The design of the reactor is huge to compare with the amount of heat. For 
comparison, we had a SS cylindrical reactor (heated by inside) of 25cm length 
and 10cm diameter. It needs roughly 1kW to  keep it at 1000°C. @1000°C it needs 
more than 2W to increase the temperature of 1K. The question is if there is 
enough LENR reactions that the exponential overcome what the reactor can emit 
as radiation(T^4) and convection (becoming ‘negligible’ at first calculation 
for this kind of temperature in air).

 

Moreover there shall be an excitation inside the R20 (yet to be discovered) 
otherwise there will be no improvement with R19 and before. 

 

From: Jed Rothwell <[email protected]> 
Sent: Thursday, 27 June 2019 20:52
To: Vortex <[email protected]>
Subject: [Vo]:Exponential and self-heating reactions are not necessarily 
unstable

 

Two or three people have suggested to me that Mizuno's reaction must be 
unstable because it is exponential and self-heating. I do not think so.

I commented on this at LENR-forum. Let me copy a few paragraphs.

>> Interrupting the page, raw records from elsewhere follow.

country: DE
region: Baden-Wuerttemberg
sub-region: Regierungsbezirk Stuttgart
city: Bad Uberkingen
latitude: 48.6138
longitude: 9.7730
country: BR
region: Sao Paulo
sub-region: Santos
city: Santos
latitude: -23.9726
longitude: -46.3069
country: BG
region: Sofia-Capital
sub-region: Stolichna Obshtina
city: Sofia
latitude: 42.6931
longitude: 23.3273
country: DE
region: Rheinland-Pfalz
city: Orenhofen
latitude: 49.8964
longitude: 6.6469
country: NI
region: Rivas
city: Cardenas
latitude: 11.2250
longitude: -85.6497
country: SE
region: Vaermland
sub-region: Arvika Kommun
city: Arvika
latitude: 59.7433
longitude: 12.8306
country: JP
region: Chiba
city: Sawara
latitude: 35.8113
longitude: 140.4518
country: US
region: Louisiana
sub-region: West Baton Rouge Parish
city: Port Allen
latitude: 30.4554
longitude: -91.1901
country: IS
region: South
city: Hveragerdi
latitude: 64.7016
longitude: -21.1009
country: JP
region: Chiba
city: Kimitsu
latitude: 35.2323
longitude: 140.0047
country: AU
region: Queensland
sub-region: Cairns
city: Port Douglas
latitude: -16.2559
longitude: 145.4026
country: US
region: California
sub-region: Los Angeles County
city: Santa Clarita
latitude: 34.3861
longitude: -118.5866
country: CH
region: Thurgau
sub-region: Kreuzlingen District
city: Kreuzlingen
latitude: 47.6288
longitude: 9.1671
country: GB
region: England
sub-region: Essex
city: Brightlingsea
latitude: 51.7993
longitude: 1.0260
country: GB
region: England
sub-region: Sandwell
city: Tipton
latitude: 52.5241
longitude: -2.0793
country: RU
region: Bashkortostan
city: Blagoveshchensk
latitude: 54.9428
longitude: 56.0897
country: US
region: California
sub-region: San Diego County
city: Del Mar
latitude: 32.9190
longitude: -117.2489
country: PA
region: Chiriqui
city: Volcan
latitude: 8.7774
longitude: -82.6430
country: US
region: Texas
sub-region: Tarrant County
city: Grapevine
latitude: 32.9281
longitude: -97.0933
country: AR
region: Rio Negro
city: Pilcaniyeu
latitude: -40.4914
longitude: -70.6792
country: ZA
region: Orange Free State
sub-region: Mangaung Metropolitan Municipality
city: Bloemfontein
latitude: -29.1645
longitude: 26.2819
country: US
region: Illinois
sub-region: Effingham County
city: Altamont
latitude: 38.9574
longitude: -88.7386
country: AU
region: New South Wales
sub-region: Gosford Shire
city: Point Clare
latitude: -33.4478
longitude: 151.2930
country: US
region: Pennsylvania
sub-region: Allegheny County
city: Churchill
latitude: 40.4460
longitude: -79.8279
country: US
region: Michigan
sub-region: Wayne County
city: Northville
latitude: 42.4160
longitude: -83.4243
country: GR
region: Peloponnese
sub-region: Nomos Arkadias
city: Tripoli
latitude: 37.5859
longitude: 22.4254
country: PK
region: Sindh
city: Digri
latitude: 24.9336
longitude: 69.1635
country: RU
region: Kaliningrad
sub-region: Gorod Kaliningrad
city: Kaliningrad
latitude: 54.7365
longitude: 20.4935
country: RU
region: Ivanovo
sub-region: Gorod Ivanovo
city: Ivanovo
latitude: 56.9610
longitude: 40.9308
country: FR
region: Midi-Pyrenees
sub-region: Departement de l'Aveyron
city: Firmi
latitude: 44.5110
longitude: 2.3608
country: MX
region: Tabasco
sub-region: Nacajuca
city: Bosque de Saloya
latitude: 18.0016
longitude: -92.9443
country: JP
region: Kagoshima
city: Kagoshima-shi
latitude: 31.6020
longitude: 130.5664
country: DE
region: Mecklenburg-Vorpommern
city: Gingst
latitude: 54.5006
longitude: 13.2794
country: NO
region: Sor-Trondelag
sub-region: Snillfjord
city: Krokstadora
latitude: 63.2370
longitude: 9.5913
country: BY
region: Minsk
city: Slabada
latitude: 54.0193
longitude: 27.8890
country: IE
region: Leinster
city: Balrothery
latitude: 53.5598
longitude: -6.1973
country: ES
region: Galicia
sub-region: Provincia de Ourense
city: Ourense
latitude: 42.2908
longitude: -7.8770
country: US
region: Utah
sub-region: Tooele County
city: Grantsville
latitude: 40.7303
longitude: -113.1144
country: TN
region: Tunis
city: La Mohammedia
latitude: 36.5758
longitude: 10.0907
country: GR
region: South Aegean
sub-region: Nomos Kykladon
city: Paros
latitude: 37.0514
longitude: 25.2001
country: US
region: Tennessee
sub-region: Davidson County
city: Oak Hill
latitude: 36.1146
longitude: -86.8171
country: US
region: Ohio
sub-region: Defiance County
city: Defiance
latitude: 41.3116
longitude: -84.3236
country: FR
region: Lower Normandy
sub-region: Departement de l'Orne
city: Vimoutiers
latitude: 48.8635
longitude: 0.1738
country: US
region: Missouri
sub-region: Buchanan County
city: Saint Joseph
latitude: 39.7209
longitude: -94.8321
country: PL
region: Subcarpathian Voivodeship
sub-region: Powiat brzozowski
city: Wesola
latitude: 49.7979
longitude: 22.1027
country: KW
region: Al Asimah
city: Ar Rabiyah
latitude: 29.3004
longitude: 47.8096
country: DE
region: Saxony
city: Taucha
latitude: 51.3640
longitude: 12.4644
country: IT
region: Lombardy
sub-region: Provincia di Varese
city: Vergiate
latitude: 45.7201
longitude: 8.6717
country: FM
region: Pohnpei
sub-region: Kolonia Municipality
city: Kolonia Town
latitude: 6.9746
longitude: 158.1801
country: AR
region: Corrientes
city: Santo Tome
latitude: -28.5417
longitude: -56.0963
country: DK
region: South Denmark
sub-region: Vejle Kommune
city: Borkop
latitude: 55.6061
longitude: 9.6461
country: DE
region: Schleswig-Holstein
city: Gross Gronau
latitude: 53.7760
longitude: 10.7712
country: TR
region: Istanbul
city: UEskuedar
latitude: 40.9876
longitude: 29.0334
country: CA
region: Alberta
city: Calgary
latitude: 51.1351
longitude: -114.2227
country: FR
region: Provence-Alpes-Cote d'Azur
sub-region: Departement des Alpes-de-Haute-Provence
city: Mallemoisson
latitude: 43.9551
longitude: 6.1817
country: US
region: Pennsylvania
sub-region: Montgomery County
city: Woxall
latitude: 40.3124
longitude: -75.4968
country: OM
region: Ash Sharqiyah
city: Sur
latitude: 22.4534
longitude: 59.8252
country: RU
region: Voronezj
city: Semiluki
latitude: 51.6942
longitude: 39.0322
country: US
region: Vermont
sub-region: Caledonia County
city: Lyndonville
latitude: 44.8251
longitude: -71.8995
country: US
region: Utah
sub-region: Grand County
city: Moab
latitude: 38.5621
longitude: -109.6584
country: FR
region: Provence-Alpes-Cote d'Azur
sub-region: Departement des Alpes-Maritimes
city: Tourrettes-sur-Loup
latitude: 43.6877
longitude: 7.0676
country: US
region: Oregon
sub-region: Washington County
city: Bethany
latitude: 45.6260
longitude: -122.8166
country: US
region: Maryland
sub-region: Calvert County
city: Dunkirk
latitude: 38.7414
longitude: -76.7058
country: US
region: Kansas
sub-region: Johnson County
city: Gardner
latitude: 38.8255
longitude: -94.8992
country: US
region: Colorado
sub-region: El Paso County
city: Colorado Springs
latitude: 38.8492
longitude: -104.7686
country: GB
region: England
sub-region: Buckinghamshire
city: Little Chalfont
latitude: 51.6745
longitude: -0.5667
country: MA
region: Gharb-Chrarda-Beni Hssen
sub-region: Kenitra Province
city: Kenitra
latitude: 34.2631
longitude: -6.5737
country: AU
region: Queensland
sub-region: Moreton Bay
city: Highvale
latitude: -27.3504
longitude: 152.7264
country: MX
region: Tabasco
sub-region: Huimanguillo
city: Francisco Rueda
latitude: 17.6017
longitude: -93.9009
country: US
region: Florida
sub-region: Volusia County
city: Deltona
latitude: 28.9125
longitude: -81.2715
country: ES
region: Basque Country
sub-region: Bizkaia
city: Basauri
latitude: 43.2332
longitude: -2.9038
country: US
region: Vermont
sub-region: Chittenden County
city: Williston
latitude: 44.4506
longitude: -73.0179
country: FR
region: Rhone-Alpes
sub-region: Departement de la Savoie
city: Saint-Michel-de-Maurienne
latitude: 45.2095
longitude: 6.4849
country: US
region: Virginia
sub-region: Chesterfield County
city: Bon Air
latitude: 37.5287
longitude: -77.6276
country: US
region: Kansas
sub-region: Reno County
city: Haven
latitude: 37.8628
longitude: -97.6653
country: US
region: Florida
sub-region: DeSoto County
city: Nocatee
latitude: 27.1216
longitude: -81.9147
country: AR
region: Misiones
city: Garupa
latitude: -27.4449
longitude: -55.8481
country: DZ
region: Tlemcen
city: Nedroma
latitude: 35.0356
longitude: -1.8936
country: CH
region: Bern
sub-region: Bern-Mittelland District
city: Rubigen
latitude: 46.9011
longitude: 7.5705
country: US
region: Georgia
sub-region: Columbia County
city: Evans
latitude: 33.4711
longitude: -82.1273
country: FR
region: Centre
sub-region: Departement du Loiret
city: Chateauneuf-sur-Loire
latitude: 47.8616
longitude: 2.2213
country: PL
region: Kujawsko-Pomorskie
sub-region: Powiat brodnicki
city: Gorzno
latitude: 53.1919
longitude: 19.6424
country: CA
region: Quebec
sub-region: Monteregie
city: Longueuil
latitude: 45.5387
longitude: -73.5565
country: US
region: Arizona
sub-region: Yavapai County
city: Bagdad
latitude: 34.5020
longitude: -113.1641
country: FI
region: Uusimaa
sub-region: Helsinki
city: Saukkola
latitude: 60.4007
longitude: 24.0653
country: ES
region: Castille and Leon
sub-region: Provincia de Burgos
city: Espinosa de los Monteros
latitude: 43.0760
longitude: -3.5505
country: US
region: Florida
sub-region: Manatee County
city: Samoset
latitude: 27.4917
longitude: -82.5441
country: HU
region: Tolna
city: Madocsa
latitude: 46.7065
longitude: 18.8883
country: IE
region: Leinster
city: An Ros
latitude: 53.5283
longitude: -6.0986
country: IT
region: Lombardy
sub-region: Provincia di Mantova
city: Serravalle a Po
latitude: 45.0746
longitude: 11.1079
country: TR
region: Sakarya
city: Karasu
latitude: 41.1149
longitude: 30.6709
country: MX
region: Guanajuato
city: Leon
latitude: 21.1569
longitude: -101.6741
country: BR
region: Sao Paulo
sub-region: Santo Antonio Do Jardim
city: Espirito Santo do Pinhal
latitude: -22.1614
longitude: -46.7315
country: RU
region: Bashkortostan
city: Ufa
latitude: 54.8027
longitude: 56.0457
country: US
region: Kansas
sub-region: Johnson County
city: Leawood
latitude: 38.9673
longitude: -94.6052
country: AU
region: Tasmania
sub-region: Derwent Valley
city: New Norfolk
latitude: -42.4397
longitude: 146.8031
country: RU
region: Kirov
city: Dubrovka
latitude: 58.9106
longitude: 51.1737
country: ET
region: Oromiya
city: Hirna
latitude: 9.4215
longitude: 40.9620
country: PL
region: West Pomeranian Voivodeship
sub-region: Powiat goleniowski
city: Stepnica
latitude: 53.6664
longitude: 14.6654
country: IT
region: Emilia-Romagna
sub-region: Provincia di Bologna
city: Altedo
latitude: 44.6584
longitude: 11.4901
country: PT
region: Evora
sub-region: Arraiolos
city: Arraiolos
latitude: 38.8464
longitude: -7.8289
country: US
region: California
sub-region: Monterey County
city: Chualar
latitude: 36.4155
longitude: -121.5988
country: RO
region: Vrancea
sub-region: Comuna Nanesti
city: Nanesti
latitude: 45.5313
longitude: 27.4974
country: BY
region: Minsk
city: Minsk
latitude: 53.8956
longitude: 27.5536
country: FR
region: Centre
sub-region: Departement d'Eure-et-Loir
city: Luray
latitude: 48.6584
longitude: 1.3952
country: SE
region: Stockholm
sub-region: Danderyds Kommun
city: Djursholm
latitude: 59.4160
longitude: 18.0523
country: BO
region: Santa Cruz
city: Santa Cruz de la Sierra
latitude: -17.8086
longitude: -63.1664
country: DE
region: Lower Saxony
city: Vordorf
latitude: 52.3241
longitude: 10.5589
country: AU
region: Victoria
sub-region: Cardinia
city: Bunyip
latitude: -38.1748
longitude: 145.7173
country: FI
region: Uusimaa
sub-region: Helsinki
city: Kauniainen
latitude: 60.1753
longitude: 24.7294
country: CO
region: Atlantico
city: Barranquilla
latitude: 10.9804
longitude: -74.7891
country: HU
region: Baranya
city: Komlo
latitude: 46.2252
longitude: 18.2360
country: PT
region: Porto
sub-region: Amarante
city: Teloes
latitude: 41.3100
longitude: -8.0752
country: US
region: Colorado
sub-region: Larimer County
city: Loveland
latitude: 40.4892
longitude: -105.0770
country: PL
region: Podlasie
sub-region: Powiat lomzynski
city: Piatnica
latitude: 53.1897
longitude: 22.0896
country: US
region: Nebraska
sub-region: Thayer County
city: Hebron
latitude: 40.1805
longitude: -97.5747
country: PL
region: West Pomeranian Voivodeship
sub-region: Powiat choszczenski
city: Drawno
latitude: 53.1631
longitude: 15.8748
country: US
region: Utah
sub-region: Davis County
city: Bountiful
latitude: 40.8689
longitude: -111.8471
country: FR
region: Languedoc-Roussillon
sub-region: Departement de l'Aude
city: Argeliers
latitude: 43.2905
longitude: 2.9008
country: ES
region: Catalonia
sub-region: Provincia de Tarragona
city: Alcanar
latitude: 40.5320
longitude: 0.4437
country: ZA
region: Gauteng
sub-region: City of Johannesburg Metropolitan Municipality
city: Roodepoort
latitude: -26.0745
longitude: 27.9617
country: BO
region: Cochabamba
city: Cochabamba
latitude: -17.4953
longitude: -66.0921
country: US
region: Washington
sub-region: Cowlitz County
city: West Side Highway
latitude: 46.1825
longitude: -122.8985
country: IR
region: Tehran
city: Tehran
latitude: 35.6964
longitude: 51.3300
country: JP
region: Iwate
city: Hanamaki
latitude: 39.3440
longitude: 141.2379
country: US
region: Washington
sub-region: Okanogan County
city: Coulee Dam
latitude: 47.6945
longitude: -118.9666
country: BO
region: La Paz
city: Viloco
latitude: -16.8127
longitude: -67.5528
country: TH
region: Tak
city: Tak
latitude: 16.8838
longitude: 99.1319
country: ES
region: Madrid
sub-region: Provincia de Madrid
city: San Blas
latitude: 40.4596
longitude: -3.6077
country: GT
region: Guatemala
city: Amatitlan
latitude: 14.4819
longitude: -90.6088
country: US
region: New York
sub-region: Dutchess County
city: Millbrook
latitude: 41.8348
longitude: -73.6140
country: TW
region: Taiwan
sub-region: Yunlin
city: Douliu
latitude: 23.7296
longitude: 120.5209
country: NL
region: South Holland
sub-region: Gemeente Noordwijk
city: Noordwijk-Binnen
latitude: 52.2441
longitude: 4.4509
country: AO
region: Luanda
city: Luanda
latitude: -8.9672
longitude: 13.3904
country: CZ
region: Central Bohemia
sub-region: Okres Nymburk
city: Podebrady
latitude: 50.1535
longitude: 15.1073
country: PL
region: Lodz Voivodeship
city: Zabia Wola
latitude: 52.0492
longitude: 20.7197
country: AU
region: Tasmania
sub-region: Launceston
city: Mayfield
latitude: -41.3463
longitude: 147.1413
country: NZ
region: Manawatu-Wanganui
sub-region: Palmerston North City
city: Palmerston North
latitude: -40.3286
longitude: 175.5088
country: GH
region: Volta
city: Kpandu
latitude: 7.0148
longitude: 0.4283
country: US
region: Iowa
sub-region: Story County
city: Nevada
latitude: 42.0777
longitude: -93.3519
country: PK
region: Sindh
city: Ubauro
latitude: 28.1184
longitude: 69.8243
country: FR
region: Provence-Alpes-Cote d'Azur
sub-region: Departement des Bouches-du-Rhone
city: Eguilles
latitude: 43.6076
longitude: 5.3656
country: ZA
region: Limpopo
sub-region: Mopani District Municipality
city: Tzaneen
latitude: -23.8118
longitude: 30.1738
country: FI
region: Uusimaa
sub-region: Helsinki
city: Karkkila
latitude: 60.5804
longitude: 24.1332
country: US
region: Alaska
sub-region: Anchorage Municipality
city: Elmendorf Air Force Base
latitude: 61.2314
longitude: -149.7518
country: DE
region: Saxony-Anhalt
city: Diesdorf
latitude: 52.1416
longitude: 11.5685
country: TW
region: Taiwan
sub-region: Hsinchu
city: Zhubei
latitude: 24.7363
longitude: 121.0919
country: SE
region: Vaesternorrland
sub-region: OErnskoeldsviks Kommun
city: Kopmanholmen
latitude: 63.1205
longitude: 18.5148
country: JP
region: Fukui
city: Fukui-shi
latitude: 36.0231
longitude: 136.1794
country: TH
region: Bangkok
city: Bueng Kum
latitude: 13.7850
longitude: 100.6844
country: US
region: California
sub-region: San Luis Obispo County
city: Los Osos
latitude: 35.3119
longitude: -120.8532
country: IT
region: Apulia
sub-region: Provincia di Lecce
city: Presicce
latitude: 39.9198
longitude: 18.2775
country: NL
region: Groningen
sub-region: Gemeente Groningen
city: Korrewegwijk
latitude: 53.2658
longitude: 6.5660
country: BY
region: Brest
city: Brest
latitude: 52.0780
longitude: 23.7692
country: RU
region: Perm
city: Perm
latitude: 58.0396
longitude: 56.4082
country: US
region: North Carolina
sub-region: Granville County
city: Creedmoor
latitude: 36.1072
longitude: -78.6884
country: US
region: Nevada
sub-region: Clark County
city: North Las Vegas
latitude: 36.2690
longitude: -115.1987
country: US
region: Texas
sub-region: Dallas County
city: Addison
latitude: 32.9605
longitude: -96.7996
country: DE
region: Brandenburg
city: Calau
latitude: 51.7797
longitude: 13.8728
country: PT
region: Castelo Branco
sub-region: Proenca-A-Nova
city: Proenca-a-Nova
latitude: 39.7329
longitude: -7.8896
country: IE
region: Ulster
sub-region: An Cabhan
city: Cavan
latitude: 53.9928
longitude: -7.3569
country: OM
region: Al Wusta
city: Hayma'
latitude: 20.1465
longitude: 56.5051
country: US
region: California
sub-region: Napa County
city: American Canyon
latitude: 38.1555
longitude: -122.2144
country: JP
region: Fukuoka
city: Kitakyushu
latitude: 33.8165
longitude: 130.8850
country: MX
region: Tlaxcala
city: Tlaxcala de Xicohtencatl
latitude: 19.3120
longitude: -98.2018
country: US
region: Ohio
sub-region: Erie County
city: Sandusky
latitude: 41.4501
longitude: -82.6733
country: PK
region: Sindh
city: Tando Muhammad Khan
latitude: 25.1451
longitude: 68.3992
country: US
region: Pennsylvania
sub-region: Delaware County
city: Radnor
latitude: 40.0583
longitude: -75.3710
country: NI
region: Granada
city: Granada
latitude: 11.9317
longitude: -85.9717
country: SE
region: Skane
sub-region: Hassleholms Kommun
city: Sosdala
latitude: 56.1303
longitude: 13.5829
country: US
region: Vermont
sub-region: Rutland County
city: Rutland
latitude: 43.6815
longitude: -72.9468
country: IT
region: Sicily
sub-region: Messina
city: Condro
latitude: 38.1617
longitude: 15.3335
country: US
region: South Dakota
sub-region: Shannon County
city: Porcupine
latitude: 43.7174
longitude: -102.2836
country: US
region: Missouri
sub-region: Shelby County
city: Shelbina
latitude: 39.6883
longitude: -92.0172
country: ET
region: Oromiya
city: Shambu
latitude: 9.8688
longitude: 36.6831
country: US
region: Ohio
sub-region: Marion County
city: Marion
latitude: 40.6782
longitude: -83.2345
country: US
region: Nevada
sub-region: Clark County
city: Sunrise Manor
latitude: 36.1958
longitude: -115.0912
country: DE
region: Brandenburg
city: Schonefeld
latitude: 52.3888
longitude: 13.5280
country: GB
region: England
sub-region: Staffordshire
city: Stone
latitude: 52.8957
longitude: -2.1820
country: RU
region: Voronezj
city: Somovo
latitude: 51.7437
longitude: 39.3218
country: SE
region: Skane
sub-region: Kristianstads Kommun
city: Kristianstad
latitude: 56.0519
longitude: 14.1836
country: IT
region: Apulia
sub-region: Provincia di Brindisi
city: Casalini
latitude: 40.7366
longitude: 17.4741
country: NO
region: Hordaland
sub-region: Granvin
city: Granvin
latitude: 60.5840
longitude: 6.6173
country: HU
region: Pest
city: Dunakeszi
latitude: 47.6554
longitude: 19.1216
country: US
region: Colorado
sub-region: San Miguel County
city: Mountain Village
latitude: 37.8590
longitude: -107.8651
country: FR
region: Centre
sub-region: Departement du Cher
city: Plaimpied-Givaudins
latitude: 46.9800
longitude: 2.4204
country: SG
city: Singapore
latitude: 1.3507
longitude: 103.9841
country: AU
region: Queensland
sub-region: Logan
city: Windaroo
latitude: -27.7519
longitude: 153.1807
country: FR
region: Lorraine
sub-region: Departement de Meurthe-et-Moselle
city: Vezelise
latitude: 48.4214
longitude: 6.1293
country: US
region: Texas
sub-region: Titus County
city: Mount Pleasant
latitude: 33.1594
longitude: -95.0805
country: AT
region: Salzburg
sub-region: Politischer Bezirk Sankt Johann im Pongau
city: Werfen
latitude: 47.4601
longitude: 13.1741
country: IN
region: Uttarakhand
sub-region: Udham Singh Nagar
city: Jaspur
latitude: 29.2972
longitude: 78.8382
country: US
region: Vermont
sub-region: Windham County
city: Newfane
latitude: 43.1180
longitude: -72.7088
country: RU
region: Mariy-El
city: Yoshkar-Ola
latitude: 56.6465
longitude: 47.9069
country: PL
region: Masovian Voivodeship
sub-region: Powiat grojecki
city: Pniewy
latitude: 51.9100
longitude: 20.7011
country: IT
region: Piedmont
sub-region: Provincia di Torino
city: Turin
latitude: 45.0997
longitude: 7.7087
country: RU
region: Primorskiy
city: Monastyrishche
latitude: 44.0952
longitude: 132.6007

First, you can see this is anomalous heat. Look at the first 10 minutes of Fig. 
6, and the stray points in Fig. 8. Resistance heating does not act that way.

Now look at the increase in Fig. 6 from minute 10 to hour 1:40. It is sedate. 
When resistance heating is turned up, the reactor heats about as quickly as a 
toaster oven. It takes a while for that increase to reach the flow calorimetry, 
but it does not take an hour and 30 minutes. This gradual increase is from 
anomalous heat. The anomalous heat increases exponentially in response to 
temperature, but "exponential" does not mean rapid, or out of control, or 
unstable. It just means the heat goes to a proportionally higher level in 
response to higher temperatures.

The reaction must be self-heating to some extent. 50 W of resistance heating 
alone would never begin to reach these temperatures. In Fig. 6, around 1:40 the 
heat leaving the reactor balances the heat being produced in the reactor, so 
the reaction stops going to higher levels. It stabilizes. Again, self-heating 
does not mean going out of control. Burning wood must self heat or the reaction 
stops, but that does not mean a wood fire goes out of control, or that it never 
reaches a terminal temperature and a stable, terminal heat production level.

 

 

 

. . . Apart from this, I have a feeling the heater is boosting the reaction for 
some reason other than just higher temperatures, such as IR stimulation. I will 
let others with more knowledge of physics speculate about that.

 

Anyway, I do not think an exponential self-heating reaction necessarily means 
the reactor might go out of control.